Handling Categorical Features
Hello! Thanks for creating this great open source repo!
I wanted to discuss some basic questions. I'm not the most familiar with this repo or the example datasets so please feel free to provide additional context and help me better understand 🙂
-
For all notebooks that use the UCI Adult dataset, it seems that both the Education and EducationNum features are input to the model. However, these are the same feature, so I was confused why both were used. Also, EducationNum is being interpreted as a continuous variable. Although the categories in this feature seem ordinal, using it as continuous implies that each increment has equal contribution, and the distance between each category is identical. Should the notebooks only use Education since that is categorical, which seems to be the proper way to represent this feature?
-
As a related question, are the default feature types supposed to be interpreted from the input data? For example, if I change the type of EducationNum to be category, the EBM still interprets it as continuous. To me, this wasn't that expected behavior; LightGBMs preserve the datatype of category (even without explicitly specifying the categorical columns), but here it seems that only strings are interpreted as categorical? I attached a minimal example in this notebook. 20220125_EBM_categorical_example.ipynb.zip
Thanks for your help!
Hi @kspieks,
Good questions! Here are some answers:
-
Yes, in practice you should drop one version of this feature. We just leave it in as a demonstrable example of how the model handles different encodings as users explore the model for the first time, but it's certainly not the best data science practice to leave both versions in.
-
We try to do our best at infering data types -- under the hood, we use Pandas APIs like https://pandas.pydata.org/pandas-docs/stable/reference/api/pandas.DataFrame.infer_objects.html to auto-guess what type we think a column should be. However, to have full control over types, we recommend passing in your type definition to the
feature_typesproperty when initializing the ExplainableBoostingClassifier:
from interpret.glassbox import ExplainableBoostingClassifier
# If your input data has 4 features...
ebm = ExplainableBoostingClassifier(feature_types = ["continuous", "categorical", "categorical", "continuous"])

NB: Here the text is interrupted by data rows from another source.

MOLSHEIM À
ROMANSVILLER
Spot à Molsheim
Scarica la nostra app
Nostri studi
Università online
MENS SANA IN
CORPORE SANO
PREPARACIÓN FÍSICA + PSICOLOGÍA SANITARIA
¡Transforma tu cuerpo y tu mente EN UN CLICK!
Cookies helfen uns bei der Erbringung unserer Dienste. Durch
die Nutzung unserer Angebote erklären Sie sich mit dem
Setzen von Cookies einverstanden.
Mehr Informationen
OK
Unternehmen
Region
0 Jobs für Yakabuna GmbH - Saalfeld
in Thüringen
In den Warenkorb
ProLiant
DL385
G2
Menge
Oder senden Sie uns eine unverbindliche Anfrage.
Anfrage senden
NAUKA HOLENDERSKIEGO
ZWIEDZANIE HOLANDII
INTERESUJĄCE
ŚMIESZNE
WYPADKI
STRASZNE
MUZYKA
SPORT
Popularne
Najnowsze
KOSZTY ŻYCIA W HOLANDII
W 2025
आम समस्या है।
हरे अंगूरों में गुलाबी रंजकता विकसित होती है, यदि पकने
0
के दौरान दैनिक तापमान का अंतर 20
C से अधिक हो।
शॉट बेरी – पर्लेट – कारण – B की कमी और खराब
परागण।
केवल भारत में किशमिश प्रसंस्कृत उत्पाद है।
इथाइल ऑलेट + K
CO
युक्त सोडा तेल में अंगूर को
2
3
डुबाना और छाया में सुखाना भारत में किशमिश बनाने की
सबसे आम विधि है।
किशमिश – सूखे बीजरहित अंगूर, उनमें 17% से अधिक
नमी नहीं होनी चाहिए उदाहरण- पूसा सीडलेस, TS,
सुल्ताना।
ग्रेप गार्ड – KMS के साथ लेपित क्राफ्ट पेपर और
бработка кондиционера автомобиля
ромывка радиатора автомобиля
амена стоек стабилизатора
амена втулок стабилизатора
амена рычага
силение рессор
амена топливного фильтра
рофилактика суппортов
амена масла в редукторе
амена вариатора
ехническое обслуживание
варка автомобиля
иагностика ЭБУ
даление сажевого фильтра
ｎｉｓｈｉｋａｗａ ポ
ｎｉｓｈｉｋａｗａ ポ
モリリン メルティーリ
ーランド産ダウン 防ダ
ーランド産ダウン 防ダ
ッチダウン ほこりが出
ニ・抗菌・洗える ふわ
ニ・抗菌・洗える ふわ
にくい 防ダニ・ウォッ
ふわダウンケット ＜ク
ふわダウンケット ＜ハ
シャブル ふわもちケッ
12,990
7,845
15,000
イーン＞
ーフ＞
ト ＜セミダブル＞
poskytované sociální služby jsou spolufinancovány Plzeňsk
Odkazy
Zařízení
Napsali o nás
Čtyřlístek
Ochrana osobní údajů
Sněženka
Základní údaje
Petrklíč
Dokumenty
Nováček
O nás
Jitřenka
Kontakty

Thanks for pointing out the issue with the auto infer on the category dtype -- that looks like a bug!
-InterpretML Team
Thanks for your replies!
-
I see. Thanks for the clarification.
-
Yea
feature_typesseemed to be the only way to resolve it, which was unexpected. What's interesting is that using theinfer_objectsmethod works correctly on its own i.e. casting the dtype to category and then usingdf.infer_objects().dtypescorrectly shows that the dtype is category. Yet the EBM interprets it as continuous, so perhaps the issue is caused by something else in the code?
Hi @kspieks -- This preprocessing code has been completely replaced, and Pandas is no longer used to infer feature types, so it's very likely that older bugs in this area have been resolved.